TThe complex known as Beaubourg is not only a museum: It includes a public library - the first in France - and centers for the study of industrial design, the history of film, music and acoustics. The acrobats and strongmen, fire-eaters and guitarists, who perform all summer long on the plaza at its door, have brought to the Beaubourg the high spirits of a circus.

There is nothing frivolous about the marble-walled East Building. Imposing as a pyramid, it is a treasure house for art.

When Hulten starts to list the pictures he's acquired - "The Deep" by Jackson Pollock, "Shining Forth" by Barnett Newman - he does not talk of masterworks. Instead he likes to speak of "this bomb that is art."

When Hulten was director of the modern museum in Stockholm, he acquired a high-speed racing car, a Lotus Formula One, as a piece of modern sculpture. Another art machine shown there, this one by Jean Tinguely, accepted coins from visitors and spewed out abstract drawings.

"New art of this sort has been, I feel, desacralized. It need not be exhibited in an atmosphere of mystery. It has stepped out of the frame and down from the pedestal, into real life.

"In Sweden," he continued, "we thought of our museum as a kind of home for homeless new expressions, for movies that couldn't be shown in the movie houses, for music that couldn't be heard in the concert halls. In the 1960s everything seemed possible. It was a springtime situation. Everything seemed new as if seen for the first time, and by a new public, too."

The Beaubourg opened with a retrospective exhibition given to a Frenchman, the late Marcel Duchamp. Shows called "Paris-New York" and "Paris-Berlin" have been seen there since; so have recent paintings by Warhol, Jasper Johns, Sam Francis and Claes Oldenburg - men whose works would not seem out of place in the new East Building.

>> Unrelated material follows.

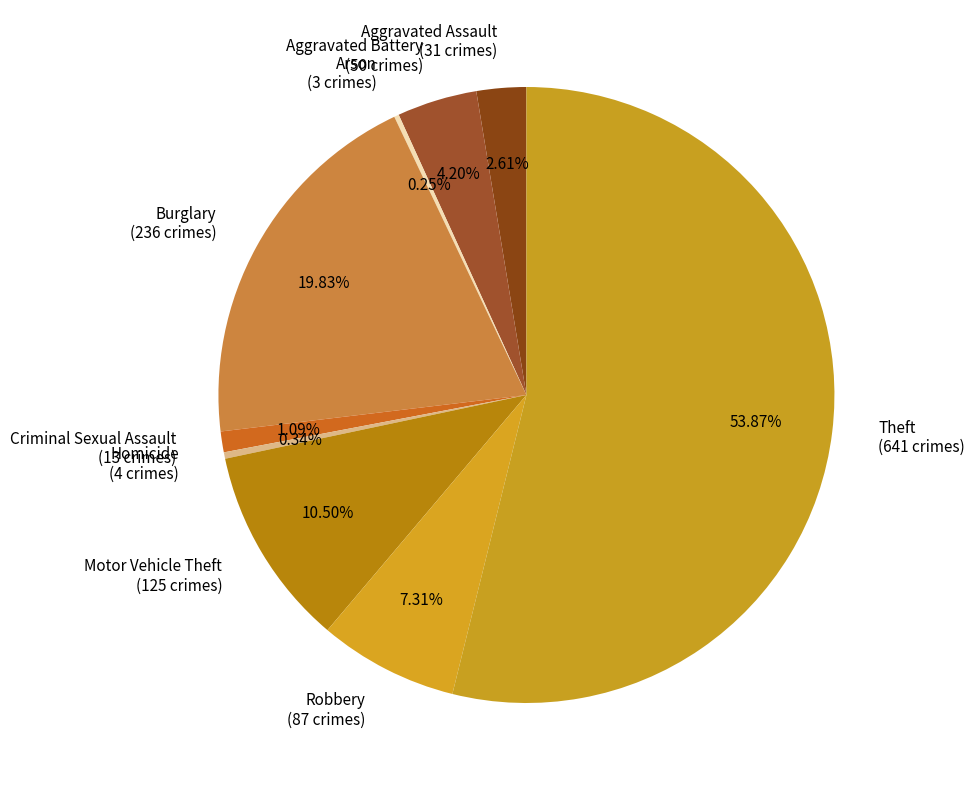

What percentage do Criminal Sexual Assault and Aggravated Battery together represent?

5.3%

"It is not the art that's different; it is the setting," Hulten said. "We do nothing revolutionary. We are not attempting to overthrow the cart. It is a question of atmosphere, of making things accessible, not frightening, not pompous. We wish to present works of art as one might see them in a studio. Paintings, music, film, industrial design all work together at Beaubourg. The East Building shows art only. Our proposition is more romantic, maybe even more old-fashioned, than is yours. You cannot say that one approach is better than another. But the two are different, there is no doubt of that."